Zero Pilot (1976)
Alexander Smith
January 13, 2013
Note: review may contain spoilers

This highly elaborate film affair, based on the biography of Saburo Sakai with several bits of narration taken directly from his book, was one of the last war films produced by Toho and special effects director Koichi Kawakita's debut film, and his favorite work because it lacked stock footage. The film has great acting and is solidly produced all around.

The tide of the war is turning against Japan, and Sergeant Saburo Sakai is in command of a small group of pilots on the island base of Rabaul. He goes through many battles, shooting down 68 planes and solidifying his place as the number one ace of Japan, always showing respect for his enemy. Several of his friends die, and his superiors doubt his leadership skills. Eventually 1942 rolls around. The Battle of Guadalcanal is at hand, and it is a terrific loss for Japan, and Saburo Sakai goes to provide air support for his squad, but a perilous turn of events occurs and Sakai must fight for his life, using his gut instinct and quick reaction time.

Having read Sakai’s memoirs, I can say that the film is very accurate to Sakai’s life, and the plotting and pacing flows smoothly as Sakai watches the tide of war change before his eyes.

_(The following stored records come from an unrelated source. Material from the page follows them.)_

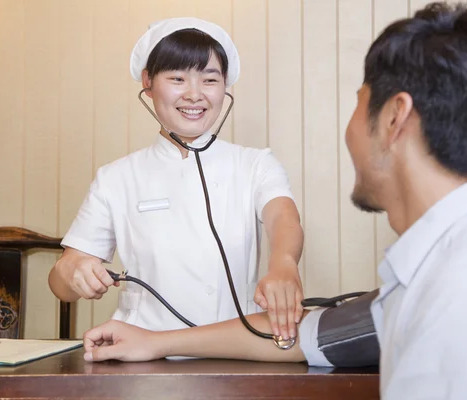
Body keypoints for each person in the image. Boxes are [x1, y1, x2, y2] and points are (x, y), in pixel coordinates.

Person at [81, 3, 467, 399]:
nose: (348, 128)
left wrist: (282, 261)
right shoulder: (444, 265)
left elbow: (283, 218)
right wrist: (154, 342)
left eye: (358, 104)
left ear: (395, 116)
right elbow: (306, 336)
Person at [48, 18, 305, 341]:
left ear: (225, 85)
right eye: (177, 78)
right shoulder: (116, 177)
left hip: (235, 351)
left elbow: (283, 217)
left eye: (210, 79)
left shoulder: (254, 164)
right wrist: (72, 272)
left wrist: (283, 264)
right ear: (148, 82)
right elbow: (61, 284)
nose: (194, 94)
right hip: (138, 359)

The film never lingers on a plot point too long and about the only flaw I can see is the romance between the nurse and the youngest pilot comes way too fast and comes out of nowhere practically but otherwise I really have nothing bad to say here.

The acting is well done, with Hiroshi Fujioka as Sakai really sticking out among the great leads of war films, as Fujioka’s deep voice and commanding presence lend themselves well to the role. Especially amazing is the ending 15 minutes when Sakai struggles to stay alive after being blinded above Guadalcanal, as Fujioka reads directly from Sakai’s biography and prays aloud as he struggles to stay conscious with the threat of exsanguination from head trauma looming overhead, Fujioka’s facial expressions carry the sequence. Tetsuro Tamba as Captain Saito is the other standout, clearly showing great concern for his men and his friendship with Sakai shines. His facial expressions show deepness, and he shows genuine concern for Sakai’s wellbeing. The other actors do an excellent job as well, and I see no big faults in the acting.

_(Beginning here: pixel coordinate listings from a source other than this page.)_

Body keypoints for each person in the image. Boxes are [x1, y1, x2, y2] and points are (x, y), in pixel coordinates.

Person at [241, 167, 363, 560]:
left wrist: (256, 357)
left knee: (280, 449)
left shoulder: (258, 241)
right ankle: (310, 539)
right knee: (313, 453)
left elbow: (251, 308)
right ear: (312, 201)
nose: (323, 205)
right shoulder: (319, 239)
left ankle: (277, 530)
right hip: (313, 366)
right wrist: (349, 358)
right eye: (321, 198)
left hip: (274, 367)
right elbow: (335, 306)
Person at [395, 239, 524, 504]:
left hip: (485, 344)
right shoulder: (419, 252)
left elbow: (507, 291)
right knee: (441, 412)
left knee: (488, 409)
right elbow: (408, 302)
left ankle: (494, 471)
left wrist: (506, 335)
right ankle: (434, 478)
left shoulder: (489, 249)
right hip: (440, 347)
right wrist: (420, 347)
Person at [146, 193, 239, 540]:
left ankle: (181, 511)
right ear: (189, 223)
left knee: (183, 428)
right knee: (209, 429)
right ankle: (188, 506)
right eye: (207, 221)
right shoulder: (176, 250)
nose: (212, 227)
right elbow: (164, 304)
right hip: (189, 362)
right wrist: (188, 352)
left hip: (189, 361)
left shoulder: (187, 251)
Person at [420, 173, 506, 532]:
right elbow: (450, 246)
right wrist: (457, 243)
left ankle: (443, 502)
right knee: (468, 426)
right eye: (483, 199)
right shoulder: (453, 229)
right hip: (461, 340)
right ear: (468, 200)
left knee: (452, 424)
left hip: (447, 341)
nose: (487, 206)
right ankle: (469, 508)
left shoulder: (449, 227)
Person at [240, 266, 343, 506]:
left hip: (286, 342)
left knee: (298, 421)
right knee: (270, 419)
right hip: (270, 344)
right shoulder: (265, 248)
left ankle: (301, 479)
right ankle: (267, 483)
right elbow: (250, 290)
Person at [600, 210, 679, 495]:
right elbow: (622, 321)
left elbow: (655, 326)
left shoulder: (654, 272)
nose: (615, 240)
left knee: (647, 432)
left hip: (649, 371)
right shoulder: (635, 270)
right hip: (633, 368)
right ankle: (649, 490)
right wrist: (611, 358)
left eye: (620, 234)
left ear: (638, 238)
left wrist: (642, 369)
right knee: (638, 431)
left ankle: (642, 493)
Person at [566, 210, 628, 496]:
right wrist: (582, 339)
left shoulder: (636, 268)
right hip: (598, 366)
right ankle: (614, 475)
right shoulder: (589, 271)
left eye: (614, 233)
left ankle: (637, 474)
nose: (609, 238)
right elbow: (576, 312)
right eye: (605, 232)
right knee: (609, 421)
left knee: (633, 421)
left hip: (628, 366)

Now for the part I wanted to talk about most, the effects. According to the featurette on the Region 2 DVD, Koichi Kawakita was so thrilled with this film he keeps a framed copy of the poster in his office, and has his own personal copy of the screenplay. Rather than wireheld miniatures, the planes are radio-controlled models, and this gives the film a darling, frantic look, with rapid-fire camera work, breakneck editing, and very nice matte paintings and superimpositions to cover up the inadequacies. Most of the action takes place in the skies, and there is zero stock footage in the film, a rarity for a Toho war film.

Supposedly the RC models were filmed from 100 feet above the set, and this gives the battle scenes a grand feel. Clearly it is easy to see why Kawakita considers this his magnus opum.

Musical score by Toshiaki Tsushima is noticeably somber, a stark contrast from his score for things like the Yakuza films he scored, which were filled with frantic guitar riffs and heavy brass. By contrast, the score for Zero Pilot relies on string work to carry most of it, the main theme being played extremely somberly during the ending narration Sakai reads, with the score being mostly reserved, and somber. Tsushima is an excellent composer, and the film lends itself well to the somberness of Tsushima’s score.

This is an excellent film, with no noticeable flaws, and is probably one of the more accessible Toho war films out there, as it takes place on a more limited scope, with a stronger narrative than say, Battle of Okinawa (1971). I’d recommend it highly.